4-: From The Stage and Television Today (London, England) of Thursday 4th May 1972:
Don’t Feed The Fish
A Play for Sunday, ATV, April 30
by Patrick Campbell
Once upon a time there was a man called Eric who worked at Kew Gardens and thought all tropical plants his enemy because during World War Two he had been lost in the jungle. And Eric is very unhappy because his wife has died and his son and daughter have left home. But Eric has a young colleague called Bill, and Bill has just discovered Christianity and prays that Eric and his family shall be united again, and behold Eric and his family are united again and everyone lives happily ever after.
Something really has got to be done about the “God slot” on Sunday evening before, as Colin Morris foretold recently, television succeeds in killing off Christianity altogether.
The efforts to find some new gimmick to brighten the 70 minutes from 6.15 have become more and more desperate and pathetic, culminating, one had thought and hoped, in the nauseating hypocrisy of Stars on Sunday.
But no.
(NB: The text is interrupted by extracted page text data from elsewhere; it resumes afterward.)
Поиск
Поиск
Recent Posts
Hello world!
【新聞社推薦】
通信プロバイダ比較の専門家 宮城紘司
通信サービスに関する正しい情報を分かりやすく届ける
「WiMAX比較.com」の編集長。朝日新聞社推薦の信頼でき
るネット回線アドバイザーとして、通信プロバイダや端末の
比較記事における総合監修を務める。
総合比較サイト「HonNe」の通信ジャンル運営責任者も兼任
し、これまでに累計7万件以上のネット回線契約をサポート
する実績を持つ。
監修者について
ATV has actually succeeded in making preposterousness more preposterous with A Play for Sunday, as evidenced by this week’s contribution.
“Strange happenings—” (and I quote verbatim from TV Times) “—in a hot hot house in London’s Kew Gardens! Jungle warfare could break out in England’s green and pleasant land.” What could be more calculated to tempt the silent majority of unbelievers?
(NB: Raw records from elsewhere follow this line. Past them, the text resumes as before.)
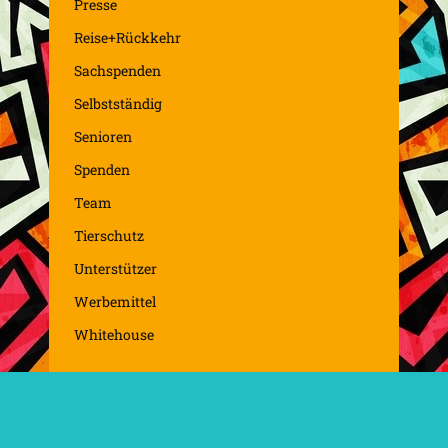
Presse
Reise+Rückkehr
Sachspenden
Selbstständig
Senioren
Spenden
Team
Tierschutz
Unterstützer
Werbemittel
Whitehouse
What, in the event did we see? John Antrobus at his most rantipole, mixing (incredibly) heavy symbolism with A Little Child’s Guide to Christianity, circa 1885. To provide—what? An illustrated homily on the power of prayer so uncomplicated, so naive, that even Radio Four’s A Thought for the Day would blush to acknowledge it.
And if this does not persuade Them that the Sunday night religious period has become so farcical that its abolition is the only reasonable course to take then nothing will.
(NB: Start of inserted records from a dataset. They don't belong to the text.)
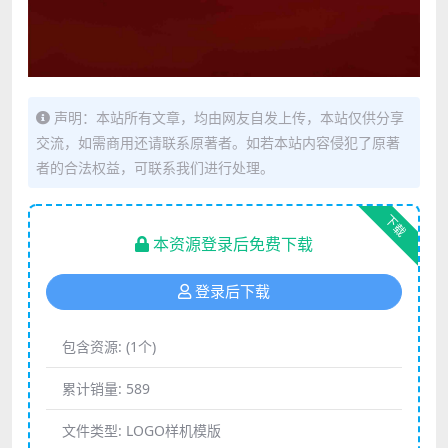
声明：本站所有文章，均由网友自发上传，本站仅供分享
交流，如需商用还请联系原著者。如若本站内容侵犯了原著
者的合法权益，可联系我们进行处理。
下载
本资源登录后免费下载
登录后下载
包含资源:
(1个)
累计销量:
589
文件类型:
LOGO样机模版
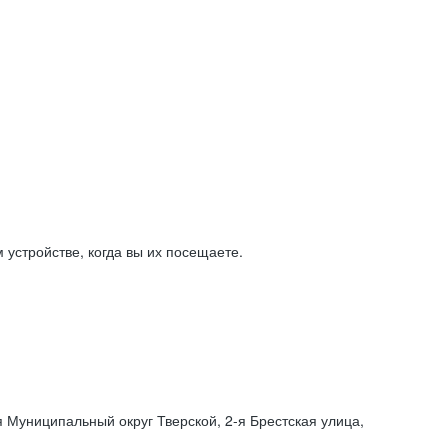
устройстве, когда вы их посещаете.
я Муниципальный округ Тверской,
2-я
Брестская улица,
To their credit Robert Lang as Eric and Jonathan Lyon as young Bill brought their considerable acting skills to bear on a script that could only have been designed as a grand send-up. Carolyn John and Anne Salinger provided the tenuous femine [sic] interest.
5-: From Saturday TV, published in the Evening Standard (London, England) of Saturday 5th August 1972:
London Weekend 1
11.40 PRIVATE VIEWS: Clive Jenkins. Shifted from its original God-slot time on Sunday recently because the I.T.A. 2 thought the series wasn’t sufficiently religion-orientated.
1 London Weekend Television (LWT) was the ITV network franchise holder for Greater London and the Home Counties at weekends.
2 The Independent Television Authority (ITA) was an agency created by the Television Act 1954 to supervise the creation of Independent Television (ITV), the first commercial television network in the United Kingdom.
6-: From Keir practises what he preaches, by Kenneth Hughes, published in the Daily Mirror (London, England) of Saturday 28th October 1972:
Religious broadcasting has not been quite the same since the Rev. Adam Smith 3 (in the person of actor Andrew Keir 4) walked tall into “the God slot.”
That’s what those pious programmes early on Sunday evenings are called.
If the Devil (or anybody else) has to be wrestled with, Adam Smith is in there pitching. So, it happens, is Andrew Keir.
3 Adam Smith is a British television series produced by Granada Television and originally broadcast on ITV from January 1972 to March 1973.
4 Andrew Keir (Andrew Buggy – 1926-1997) was a Scottish actor.